QuArch: A Benchmark for Evaluating LLM Reasoning in Computer Architecture
This work addresses the problem of evaluating LLM reasoning in computer architecture for researchers and practitioners, representing an incremental step by creating a new benchmark for a previously unassessed domain.
The authors tackled the lack of evaluation benchmarks for large language models (LLMs) in computer architecture by introducing QuArch, a benchmark with 2,671 expert-validated question-answer pairs, and found that frontier models achieve accuracies ranging from 34% to 72% on advanced questions, revealing gaps in higher-order reasoning.

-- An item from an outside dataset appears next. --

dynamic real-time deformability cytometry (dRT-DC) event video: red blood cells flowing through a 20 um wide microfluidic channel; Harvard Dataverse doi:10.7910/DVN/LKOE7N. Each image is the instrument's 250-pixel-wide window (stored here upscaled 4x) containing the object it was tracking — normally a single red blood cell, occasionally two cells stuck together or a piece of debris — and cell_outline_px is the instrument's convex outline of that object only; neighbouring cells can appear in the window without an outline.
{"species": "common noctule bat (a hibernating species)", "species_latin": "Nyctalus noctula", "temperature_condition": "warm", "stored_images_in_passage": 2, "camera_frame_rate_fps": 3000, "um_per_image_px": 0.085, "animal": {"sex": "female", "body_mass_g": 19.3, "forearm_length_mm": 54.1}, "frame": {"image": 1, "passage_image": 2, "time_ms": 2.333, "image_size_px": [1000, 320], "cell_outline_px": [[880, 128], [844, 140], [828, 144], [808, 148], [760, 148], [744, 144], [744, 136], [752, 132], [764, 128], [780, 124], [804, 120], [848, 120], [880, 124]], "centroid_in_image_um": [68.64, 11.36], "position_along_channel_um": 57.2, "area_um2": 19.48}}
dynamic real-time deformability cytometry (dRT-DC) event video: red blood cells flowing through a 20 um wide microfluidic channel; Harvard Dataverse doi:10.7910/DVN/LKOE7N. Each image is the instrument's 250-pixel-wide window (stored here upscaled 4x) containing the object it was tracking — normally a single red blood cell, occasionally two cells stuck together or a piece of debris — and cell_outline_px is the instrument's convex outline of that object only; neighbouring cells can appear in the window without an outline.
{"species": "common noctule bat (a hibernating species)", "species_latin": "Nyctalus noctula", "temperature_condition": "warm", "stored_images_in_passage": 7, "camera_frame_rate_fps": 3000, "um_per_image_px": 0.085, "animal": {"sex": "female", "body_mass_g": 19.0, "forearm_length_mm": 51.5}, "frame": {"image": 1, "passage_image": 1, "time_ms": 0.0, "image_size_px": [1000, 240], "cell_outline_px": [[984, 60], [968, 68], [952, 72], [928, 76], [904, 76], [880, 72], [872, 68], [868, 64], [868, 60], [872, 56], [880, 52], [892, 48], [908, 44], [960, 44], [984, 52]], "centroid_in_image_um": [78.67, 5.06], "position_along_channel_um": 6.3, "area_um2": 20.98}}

The field of computer architecture, which bridges high-level software abstractions and low-level hardware implementations, remains absent from current large language model (LLM) evaluations. To this end, we present QuArch (pronounced 'quark'), the first benchmark designed to facilitate the development and evaluation of LLM knowledge and reasoning capabilities specifically in computer architecture. QuArch provides a comprehensive collection of 2,671 expert-validated question-answer (QA) pairs covering various aspects of computer architecture, including processor design, memory systems, and interconnection networks. Our evaluation reveals that while frontier models possess domain-specific knowledge, they struggle with skills that require higher-order thinking in computer architecture. Frontier model accuracies vary widely (from 34% to 72%) on these advanced questions, highlighting persistent gaps in architectural reasoning across analysis, design, and implementation QAs. By holistically assessing fundamental skills, QuArch provides a foundation for building and measuring LLM capabilities that can accelerate innovation in computing systems. With over 140 contributors from 40 institutions, this benchmark represents a community effort to set the standard for architectural reasoning in LLM evaluation.